═════ Supplied passage

Table of Contents

!!!!!!!!!!! PARTLY OBSOLETE

Overview

The services are accessible via ssh:

to actually login

ssh -p 9999 picalike@grapex.duckdns.org

If you are asked for the password, it is the super secret AI password only the cool kids know.

Known Issues

When we found a bug in the feature extraction, we also realized that the numerical results are very different if we compare gpu03 vs. grapex. This is the reason why we now only use TF 2.2 [tensorflow/tensorflow:2.2.0] dockerized, regardless if with or without GPU support.
For the out of the box docker image, you just need to install

pip3 install --user Pillow

inside the docker. The container is started with:

docker run -d --shm-size 6G -v /home/picalike/v5:/v5 -it tensorflow/tensorflow:2.2.0 bash

The shared memory option is need to access all GPU memory and we further mount, the v5 folder with all the code in the docker. After it, a bash is started:

docker exec -ti condescending_wright /bin/bash

Docker: Shared Memory

If you use nvidia + docker, make sure that the shared memory is at least as big as the GPU memory. For gpu03 the appropriate setting would thus be: docker run –shm-size 6G Without this trick, PyTorch is not able to utilize the full memory.

══════════

_Task instructions:_ Write the next portion of the grapex server setup notes, beginning after the final sentence on Docker shared memory. The data below were taken from a separate source.

═════ Given information

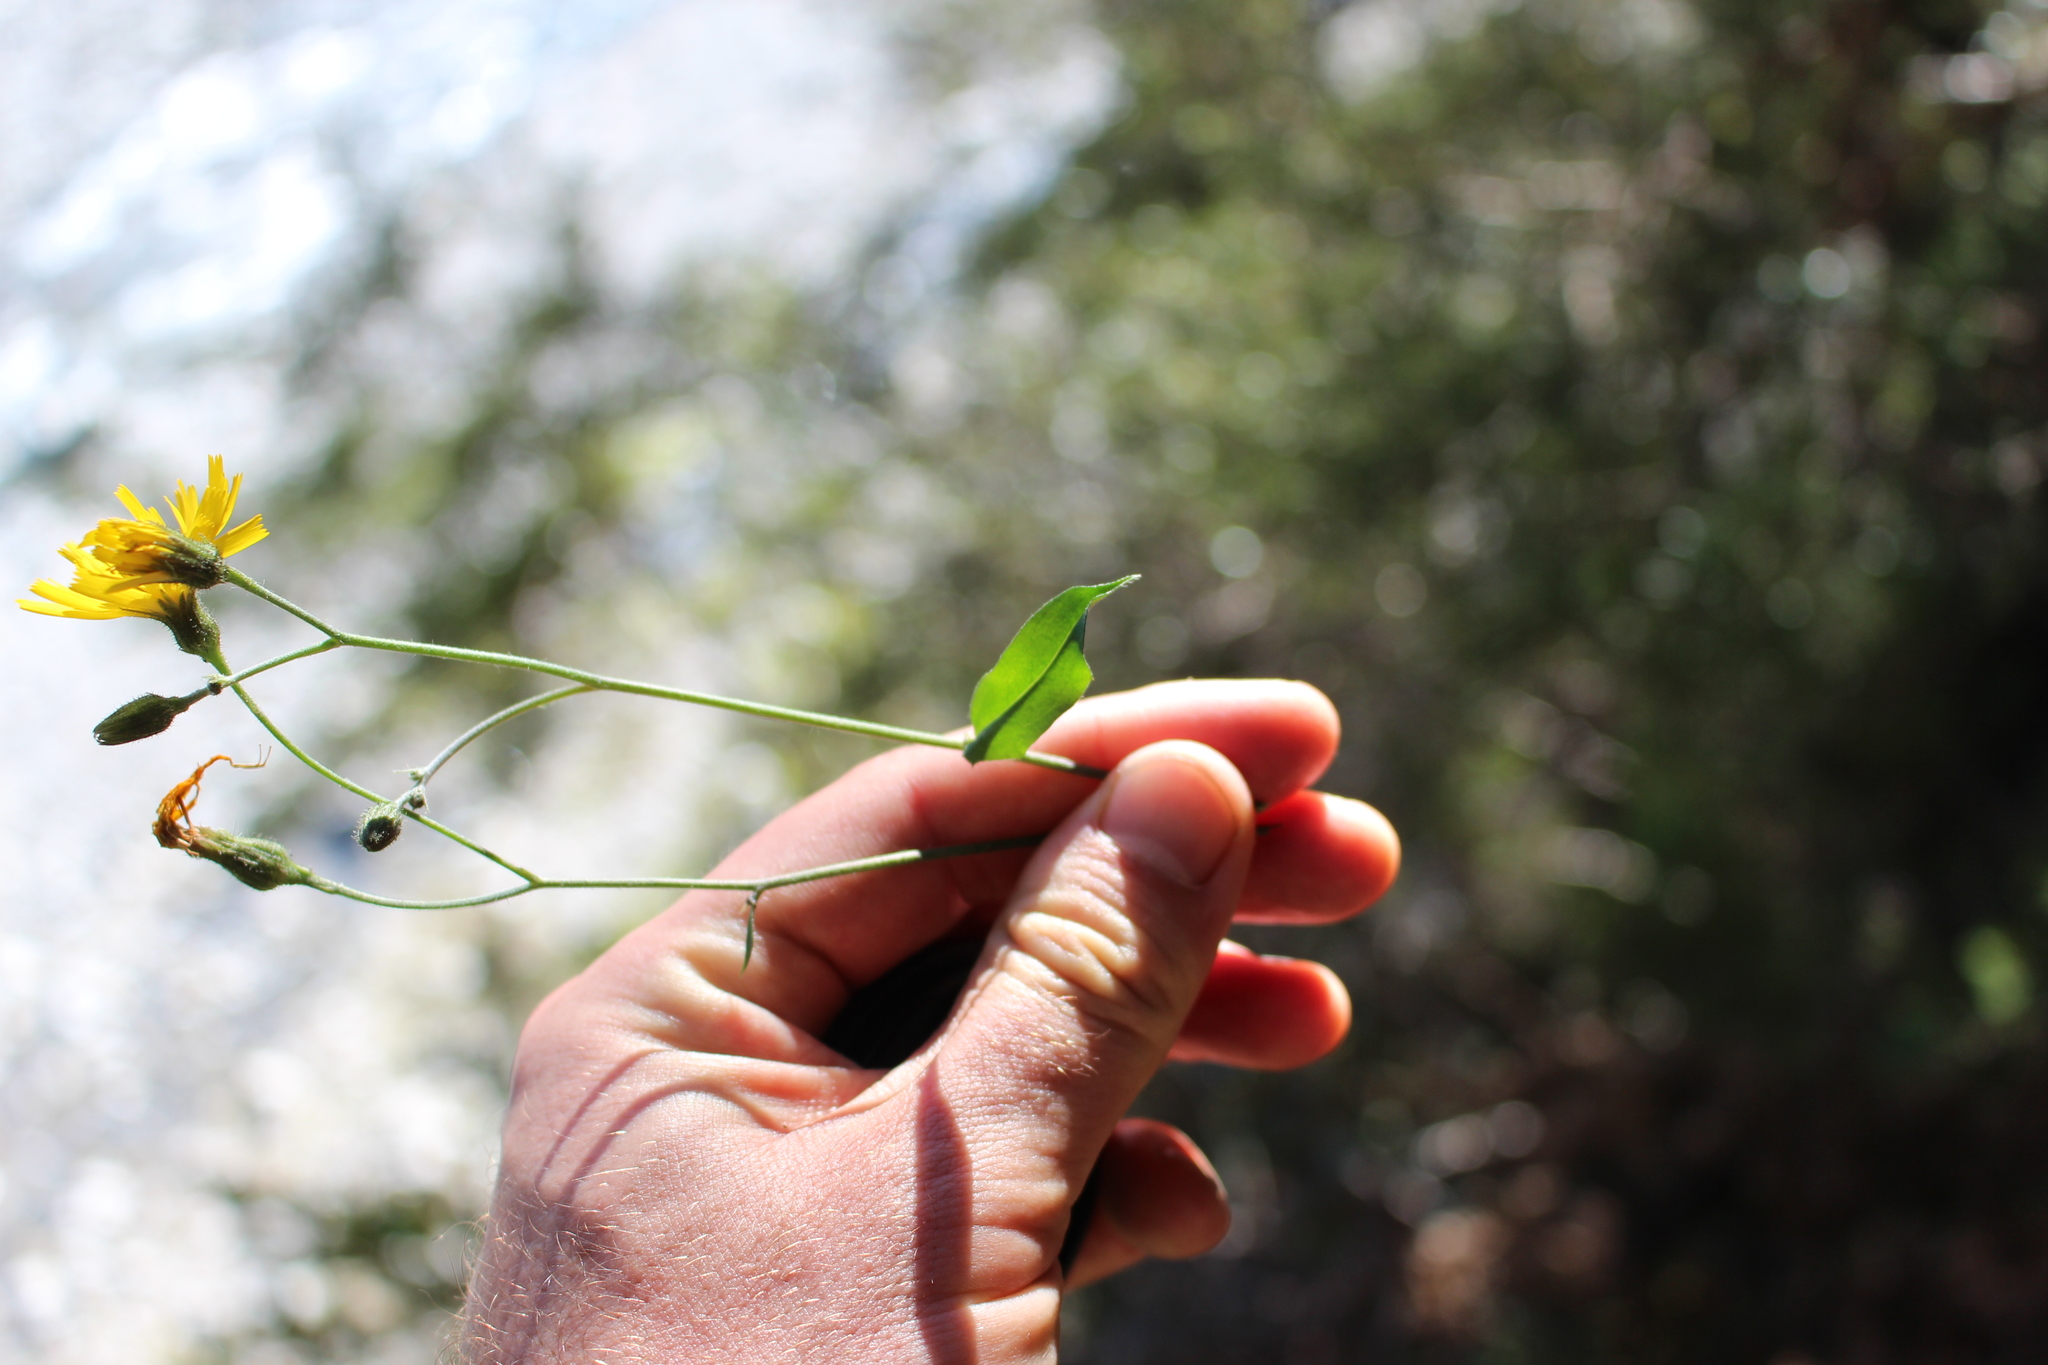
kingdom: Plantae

══════════

_Response to this task:_
Docker: Images

To avoid breaking the system, only the video driver from nivida is installed and the actual CUDA setup is done in a docker container. Thanks to nvidia docker, GPU support works out of the box:
docker run –shm-size 6G –gpus all [..]

PyTorch

There is no image for our environment yet, but the installation is simple:

pip3 install --user torch torchvision

Auto-Update Strikes Again

The holy GPU grail, grapex was also de-gpued because of automatic updates. At the end, cuda-9 was removed for no good reasons. The disabled unattended upgrades should prevent further damage. We manually installed the required packages as root again:

The quick test is 'import tensorflow' with ipython. If there is a missing library, it would be dumped on stdout and the so-name usually equals the package, so it is easy to find the corresponding one.

GPU03

This machine is not used productive. It was used by Julius (2019) for his machine learning stuff. It uses the most recent Nvidia driver (440), CUDA (10) and Tensorflow [tensorflow/tensorflow:2.2.0-gpu-jupyter]

Hidden Knowledge

Some machines use unattended upgrades which is a huge problem for CUDA since it might happpen that kernel + library version do not match any longer. Then a 'reboot' as root is required.

To disable this behavior: picalike@gpu03:~$ cat /etc/apt/apt.conf.d/20auto-upgrades

APT::Periodic::Update-Package-Lists “1”; APT::Periodic::Unattended-Upgrade “0”;

If the last line contains a “1”, it need to be adjusted to “0”.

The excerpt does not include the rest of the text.